Nous parlons tout le temps de politiciens, mais qu’en est-il de la responsabilité des partenaires sociaux, des syndicats et des organisations patronales ?

Après la Seconde Guerre mondiale, nous avons mis en place un système de sécurité sociale dans notre pays, nous avons été pionniers dans la construction d’un État-providence démocratique. Ce modèle était basé sur un consensus : les politiciens, les représentants des employeurs et des travailleurs étaient tous d’accord sur l’objectif qu’ils voulaient atteindre dans notre société. Au niveau de l’entreprise, cette consultation est toujours couronnée de succès, les employeurs et les syndicats ont toujours un objectif commun : l’entreprise doit réussir parce qu’elle fournit du travail et le revenu de tant de familles, de sorte que tout le monde en bénéficie quand une entreprise va bien. Au niveau national, le modèle consensuel du dialogue social existe toujours sur le papier, mais en pratique, il ne fonctionne plus et a été remplacé par un modèle de conflit. Il n’y a plus de véritable dialogue social, plus d’objectif commun.

Quelles en sont les raisons ?

Vous attendez de la part des partenaires sociaux qu’ils fassent preuve d’une certaine maturité, de sang-froid, et d’engagement. C’est ce qui manque aujourd’hui.

En attendant, les jeunes descendent dans la rue pour une meilleure politique climatique.

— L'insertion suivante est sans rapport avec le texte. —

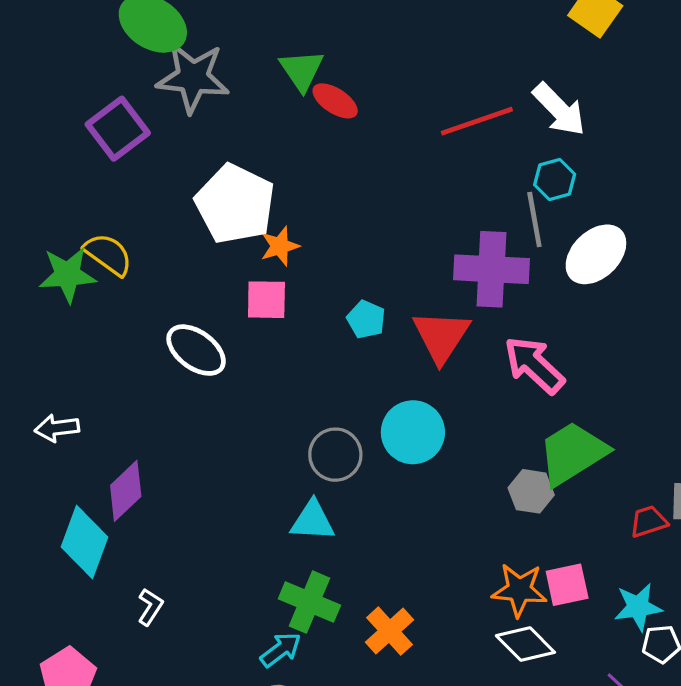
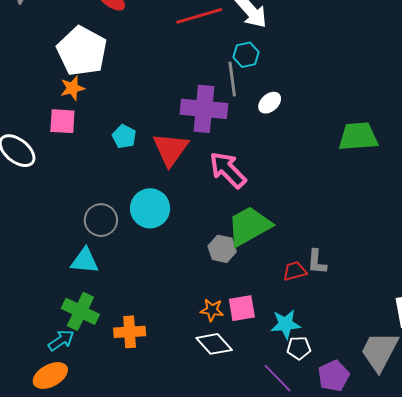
white pentagon: (235, 204) -> (82, 51), moved
white ellipse: (596, 254) -> (270, 103), size x0.6
orange star: (519, 590) -> (212, 310), size x0.7
orange cross: (390, 631) -> (130, 332), turned 36

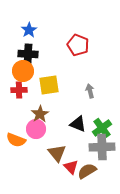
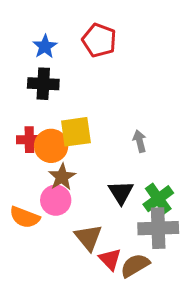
red pentagon: (78, 45) -> (99, 40), moved
orange circle: (23, 71) -> (51, 146), moved
black triangle: (78, 124) -> (121, 192), turned 36

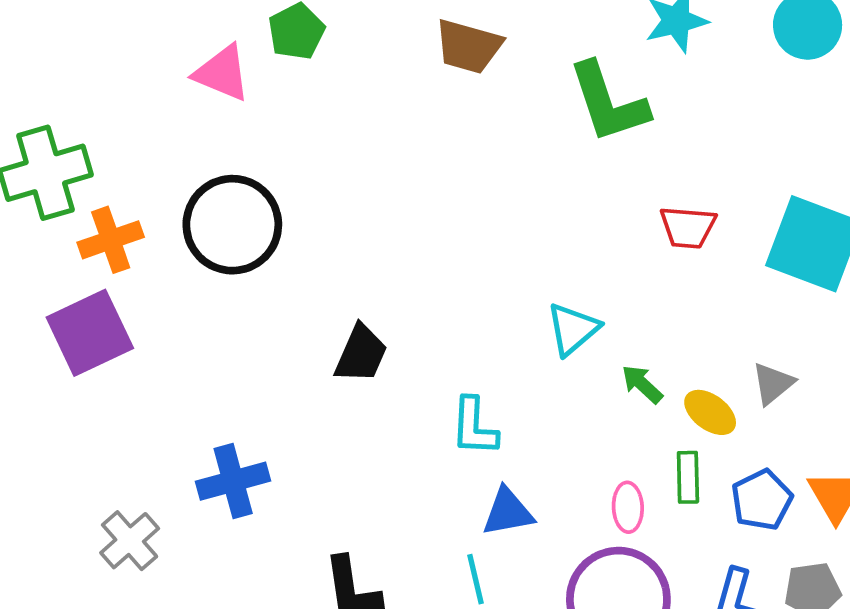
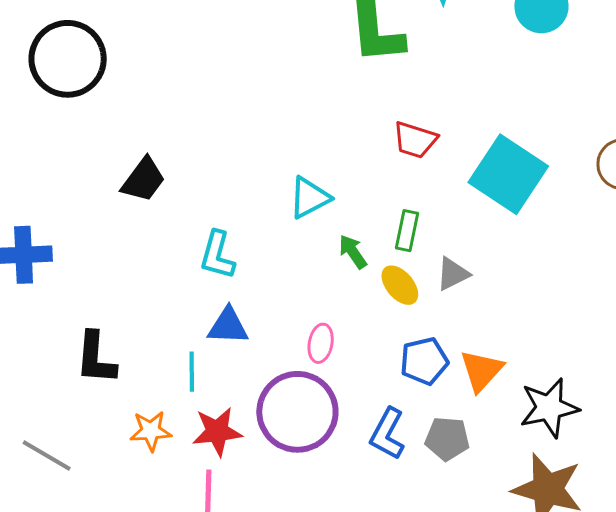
green rectangle: (688, 477) -> (407, 231), moved

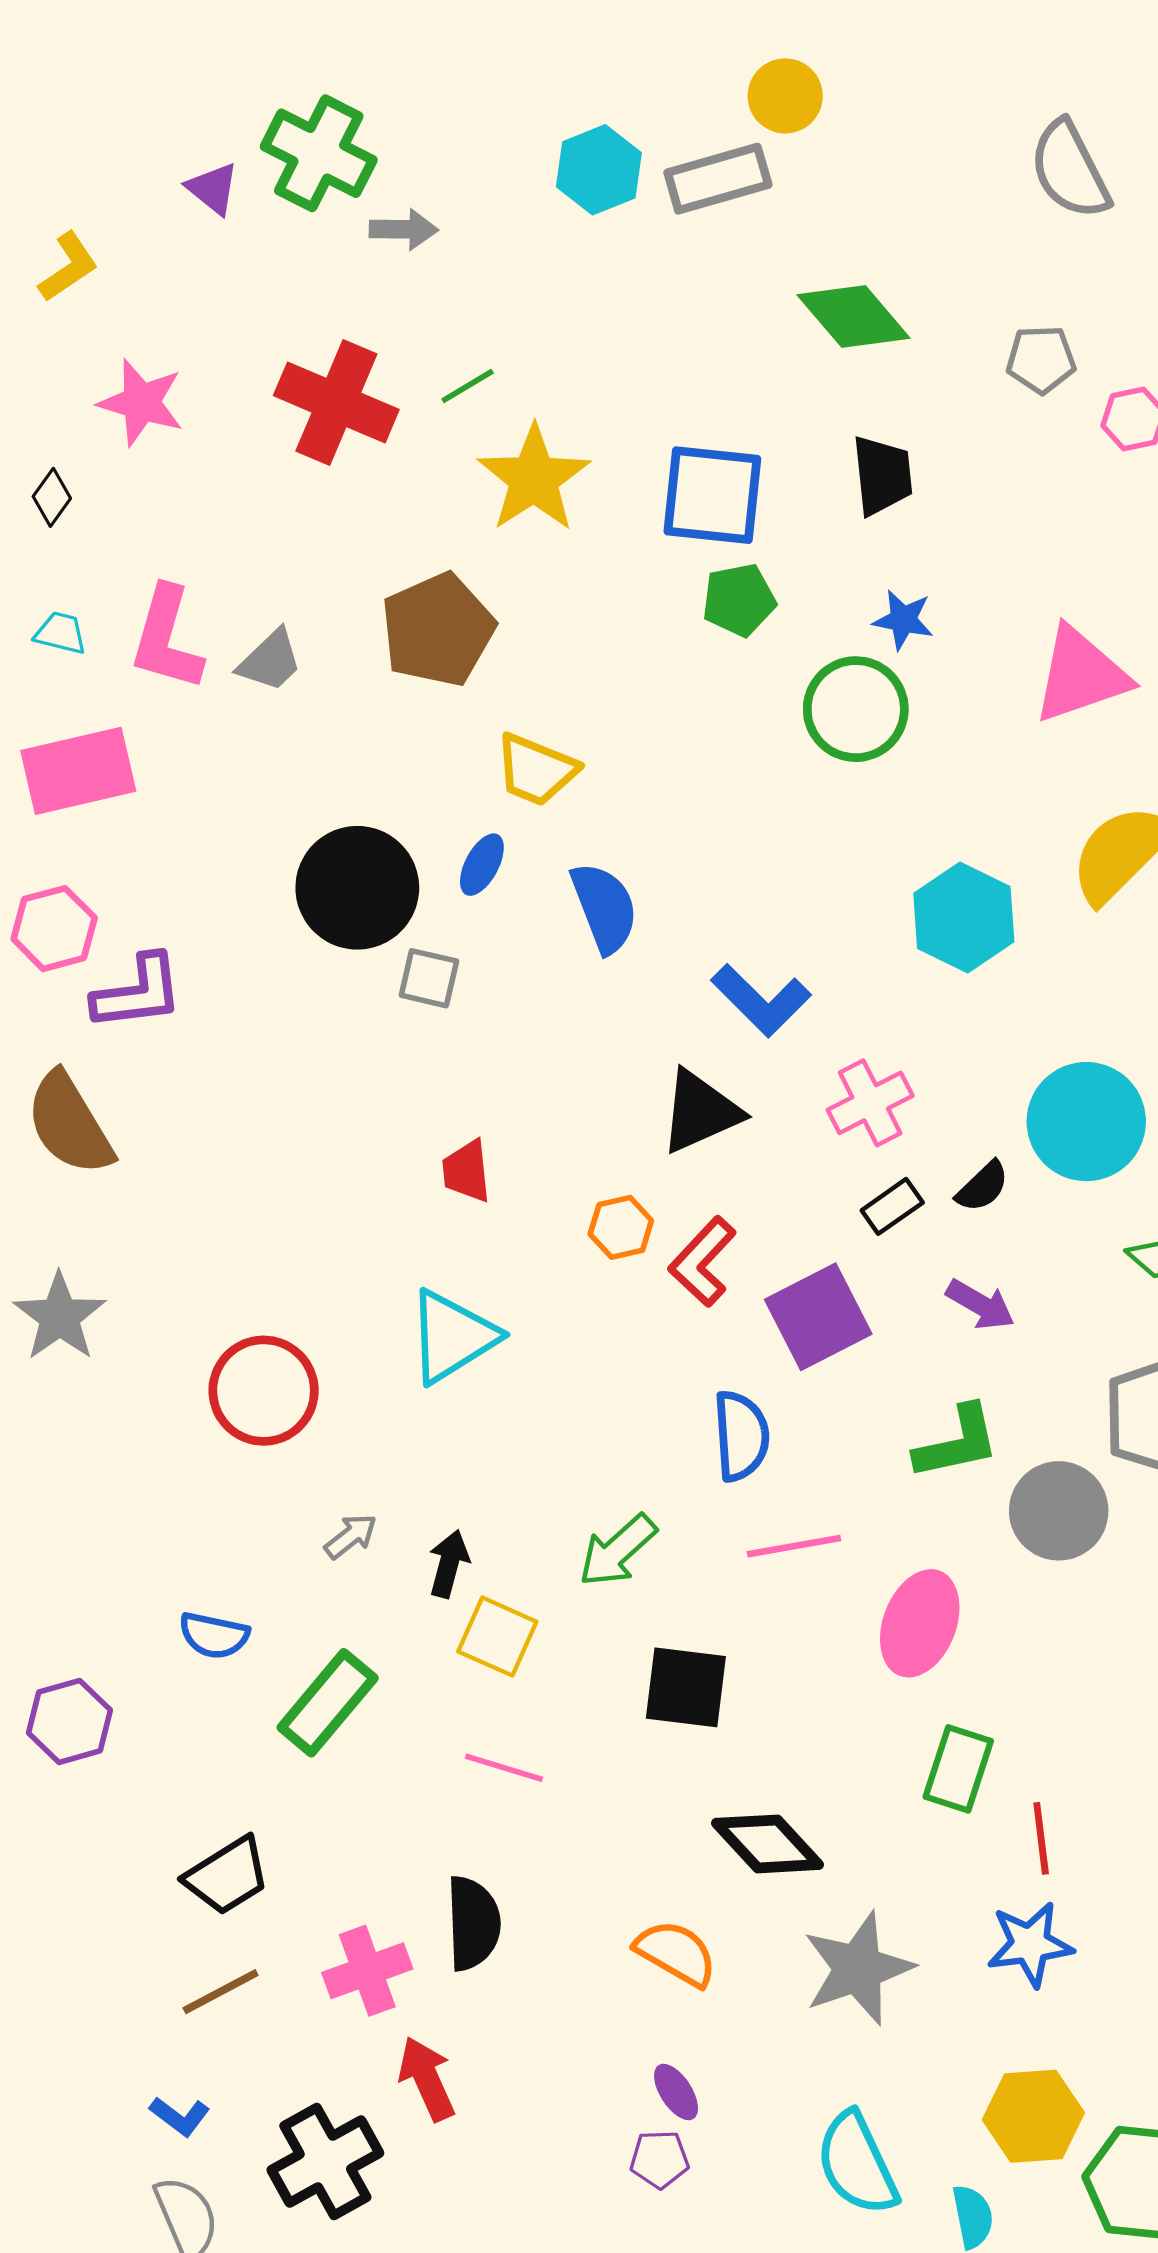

C’est une bonne chose que les jeunes aient attiré notre attention sur ce point. Mais je pense qu’ils ne sont pas toujours bien informés, ou peut-être pas du tout, sur la question climatique. J’ai bien peur qu’ils aient été récupérés par certains mouvements et partis politiques. Quoi qu’il en soit, nous devons atteindre les objectifs climatiques fixés à Paris et nous devons tous y contribuer.

Les entreprises en font-elles assez pour réduire les émissions de CO2 ?

Certaines de ces entreprises sont couvertes par l’échange de quotas d’émissions, conçu pour garantir la réduction des émissions de CO2. Chez BASF, nous avons réduit de moitié nos émissions de CO2 en dix ans. Et nous sommes sur la bonne voie pour les réduire encore de 80 à 95 % par rapport à l’année de référence 1990. Mais il y a certainement des entreprises qui font encore trop peu et il est grand temps qu’elles fassent les efforts nécessaires. Voka continuera à insister sur ce point.

Enfin, certains partis disent qu’ils veulent instaurer un cadastre de fortunes après les élections.

No pasarán!

Dans de nombreux autres pays, un tel cadastre de fortunes existe.

Il y a déjà beaucoup d’impôts sur le capital dans notre pays. L’introduction d’un cadastre de fortunes a pour but de manger le patrimoine à long terme. C’est pourquoi, jusqu’à nouvel ordre, nous sommes opposés à l’introduction d’un cadastre de fortunes.

Par contre, d’autres groupes d’intérêt diront « no pasarán » à d’autres mesures gouvernementales : ce n’est pas ainsi que nous irons de l’avant, n’est-ce pas ?

Tout cela est lié à cette grande méfiance à l’égard de la politique. Il est urgent que les politiciens s’emploient à rétablir la confiance.